*Data excerpts*
┄┄┄┄┄┄┄┄┄┄┄┄┄┄┄┄┄┄┄┄
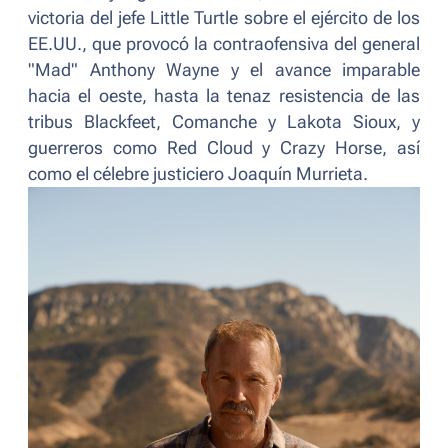
victoria del jefe Little Turtle sobre el ejército de los
EE.UU., que provocó la contraofensiva del general
"Mad" Anthony Wayne y el avance imparable
hacia el oeste, hasta la tenaz resistencia de las
tribus Blackfeet, Comanche y Lakota Sioux, y
guerreros como Red Cloud y Crazy Horse, así
como el célebre justiciero Joaquín Murrieta.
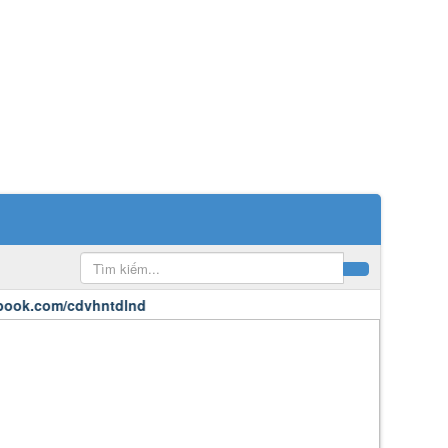
com/cdvhntdlnd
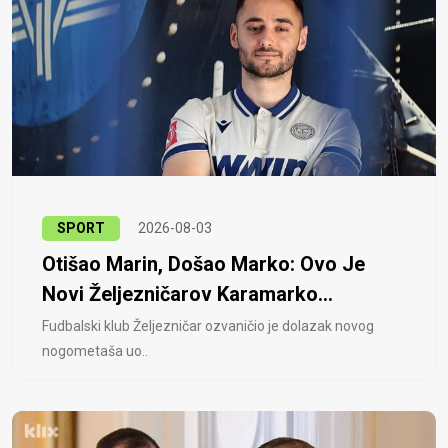
SPORT
2026-08-03
Otišao Marin, Došao Marko: Ovo Je
Novi Željezničarov Karamarko...
Fudbalski klub Željezničar ozvaničio je dolazak novog
nogometaša uo..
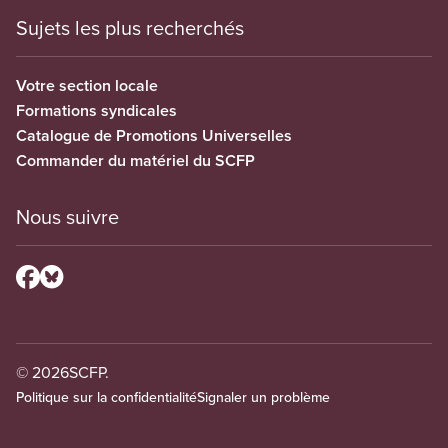
Sujets les plus recherchés
Votre section locale
Formations syndicales
Catalogue de Promotions Universelles
Commander du matériel du SCFP
Nous suivre
© 2026
SCFP.
Politique sur la confidentialité
Signaler un problème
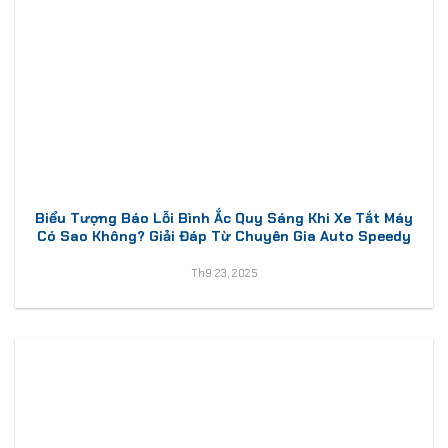
Biểu Tượng Báo Lỗi Bình Ắc Quy Sáng Khi Xe Tắt Máy
Có Sao Không? Giải Đáp Từ Chuyên Gia Auto Speedy
Th9 23, 2025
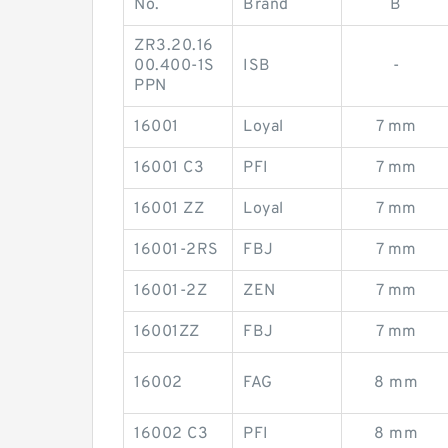
No.
Brand
B
ZR3.20.16
00.400-1S
ISB
-
PPN
16001
Loyal
7 mm
16001 C3
PFI
7 mm
16001 ZZ
Loyal
7 mm
16001-2RS
FBJ
7 mm
16001-2Z
ZEN
7 mm
16001ZZ
FBJ
7 mm
16002
FAG
8 mm
16002 C3
PFI
8 mm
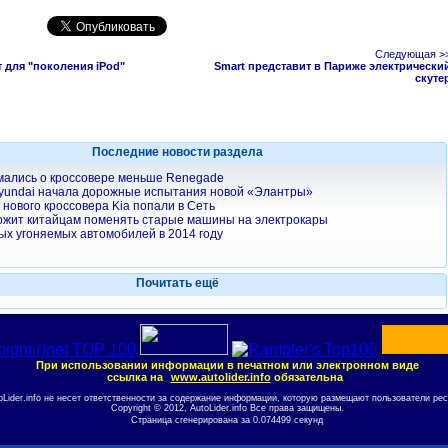
Следующая >
т для "поколения iPod"
Smart представит в Париже электрически
скуте
Последние новости раздела
мались о кроссовере меньше Renegade
yundai начала дорожные испытания новой «Элантры»
нового кроссовера Kia попали в Сеть
ожит китайцам поменять старые машины на электрокары
ых угоняемых автомобилей в 2014 году
Почитать ещё
При использовании информации в печатном или электронном виде
ссылка на
www.autolider.info
обязательна
oLider.info не несет ответственности за содержание информации, которую размещают пользователи рес
Copyright © 2012, AutoLider.info Все права защищены.
Страница сгенерирована за 0.074499 секунд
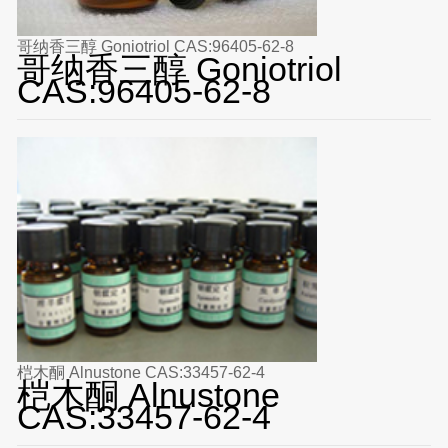
哥纳香三醇 Goniotriol CAS:96405-62-8
哥纳香三醇 Goniotriol
CAS:96405-62-8
桤木酮 Alnustone CAS:33457-62-4
桤木酮 Alnustone
CAS:33457-62-4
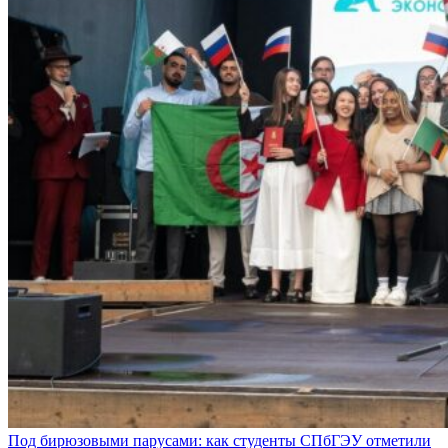
Под бирюзовыми парусами: как студенты СПбГЭУ отметили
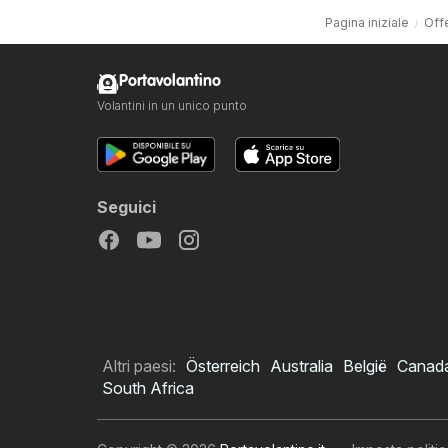
Pagina iniziale
Off
Portavolantino
Volantini in un unico punto
Seguici
Altri paesi:
Österreich
Australia
België
Canad
South Africa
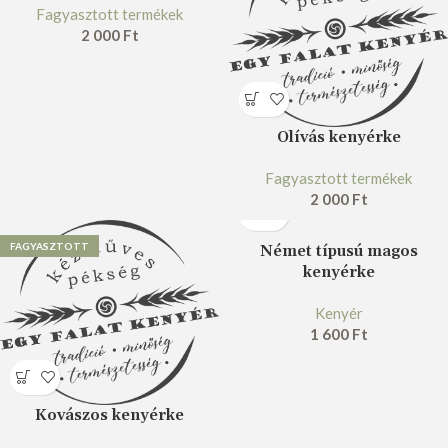
Fagyasztott termékek
2 000
Ft
Olívás kenyérke
Fagyasztott termékek
2 000
Ft
FAGYASZTOTT
Német típusú magos
kenyérke
Kenyér
1 600
Ft
Kovászos kenyérke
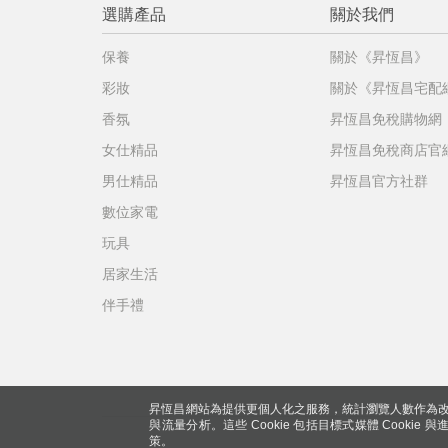
選購產品
關於我們
保養
關於《昇恆昌》
彩妝
關於《昇恆昌宅配
香氛
昇恆昌免稅購物網
女仕精品
昇恆昌免稅商店官
男仕精品
昇恆昌官方社群
數位家電
玩具
居家生活
伴手禮
昇恆昌網站為提供更個人化之服務，統計瀏覽人數作為改
與流量分析。這些 Cookie 包括目標式媒體 Cookie
策。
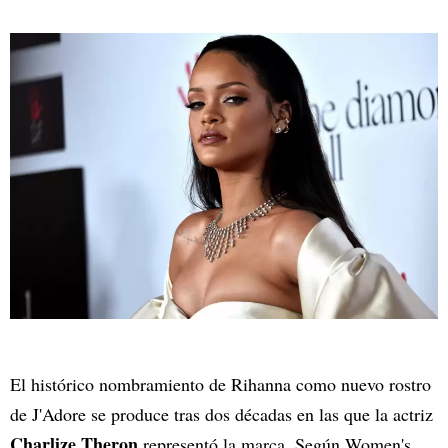
El histórico nombramiento de Rihanna como nuevo rostro
de J'Adore se produce tras dos décadas en las que la actriz
Charlize Theron
representó la marca. Según Women's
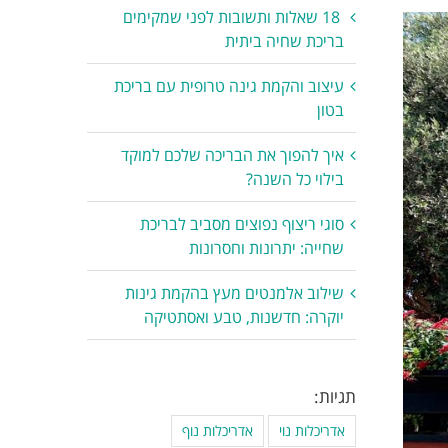
18 שאלות ותשובות לפני שמקימים
בריכת שחיה ביתית
עיצוב והקמת גינה טרופית עם בריכת
בטון
איך להפוך את הבריכה שלכם למוקד
בילוי כל השנה?
סוגי ריצוף נפוצים מסביב לבריכת
שחייה: יתרונות וחסרונות
שילוב אלמנטים מעץ בהקמת גינות
יוקרה: חדשנות, טבע ואסתטיקה
תגיות:
אדריכלות נוי
אדריכלות נוף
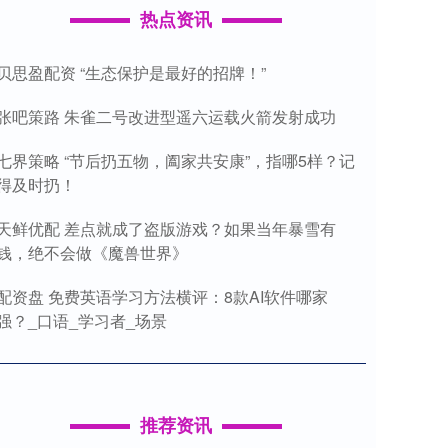
热点资讯
贝思盈配资 “生态保护是最好的招牌！”
张吧策路 朱雀二号改进型遥六运载火箭发射成功
七界策略 “节后扔五物，阖家共安康”，指哪5样？记
得及时扔！
天鲜优配 差点就成了盗版游戏？如果当年暴雪有
钱，绝不会做《魔兽世界》
配资盘 免费英语学习方法横评：8款AI软件哪家
强？_口语_学习者_场景
推荐资讯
┄┄┄┄┄┄┄┄┄┄┄┄┄┄┄┄┄┄┄┄
*Work request*
The required answer is every line from the one containing "אדריכלות נוף" through the last line of the entries, restated word for word and with no pictures.

*Final answer*
אדריכלות נוף
热点资讯
贝思盈配资 “生态保护是最好的招牌！”
张吧策路 朱雀二号改进型遥六运载火箭发射成功
七界策略 “节后扔五物，阖家共安康”，指哪5样？记
得及时扔！
天鲜优配 差点就成了盗版游戏？如果当年暴雪有
钱，绝不会做《魔兽世界》
配资盘 免费英语学习方法横评：8款AI软件哪家
强？_口语_学习者_场景
推荐资讯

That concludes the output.